In the present context of abundant innovation, SprintProject has set out five findings that are consistent with shared open innovation:
1 – All players in the supply chain – manufacturing, delivery and logistics operators, and even end consumers – are competing with three major global players that have considerable resources and operate on every level of the value chain: Amazon, Alibaba and JD.com. Amazon puts 24 billion dollars per year into research and development, but it is abundantly clear that no traditional player or leader in the sector will be able to match their performance. The players in the supply chain must evolve quickly and efficiently if they want to survive this domination.
2 – The supply chain incorporates low-margin occupations. The major players in the sector do not have the financial capacity to develop and fund innovation. On their own, they are not able to identify, map, monitor and lead co-development projects with start-ups.
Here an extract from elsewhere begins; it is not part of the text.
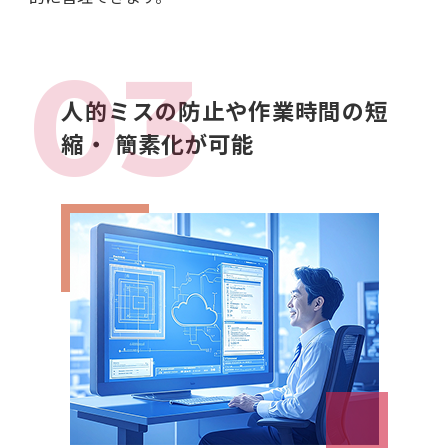
人的ミスの防止や作業時間の短
縮・
簡素化が可能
3 – The supply chain is characterised by daily, operational occupations. Every day, businesses receive and send out goods. These occupations are not designed to be forward-looking so they can predict what will constitute a disruption for the industry in the future.
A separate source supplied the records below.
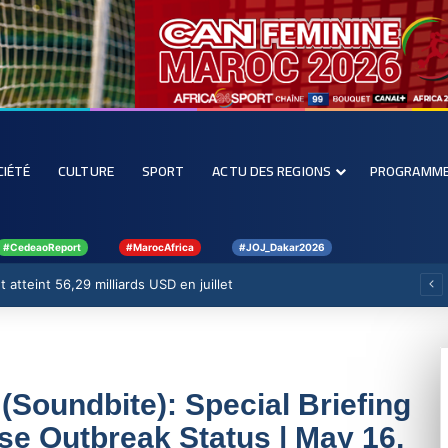
CIÉTÉ
CULTURE
SPORT
ACTU DES REGIONS
PROGRAMM
#CedeaoReport
#MarocAfrica
#JOJ_Dakar2026
 atteint 56,29 milliards USD en juillet
Soundbite): Special Briefing
se Outbreak Status | May 16,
4 – The world around us is going through profound upheaval. Up until now the supply chain industry, as with so many other economies, has existed in a closed environment – in silos. But with the arrival of technology, the sector is now bound to move increasingly faster and become increasingly stronger. The emergence of the ‘smart’ world is one of the results, creating interaction between the different ecosystems. Smart Cities for example, smart buildings, smart vehicles, smart energy and smart supply. Smart supply is a connected supply chain that will give rise to a more efficient value chain in the future. Think about connected buildings, connections with haulage companies and improved communications with cities to optimise procurement. As such, the smart world will enable optimised transfers that can respond to the demands of future sector players, consumers and consumer-players.
5 – Setting up open innovation – detecting, mapping, monitoring start-ups, considering the best time to work with them, carrying out co-development projects – requires uncommon skills and comes at a significant cost. An internal open innovation unit, for example, can cost between €500K and €1 million per year, too high a cost for companies in the supply chain to take on alone.
In the light of these observations, SprintProject has set up the Hyperdrive co-development programme, where several large groups work together on collaborative projects with start-ups. By sharing the work and the costs, the large groups are able to work on innovation projects with start-ups, innovate the sector and keep an eye on innovations in the pipeline.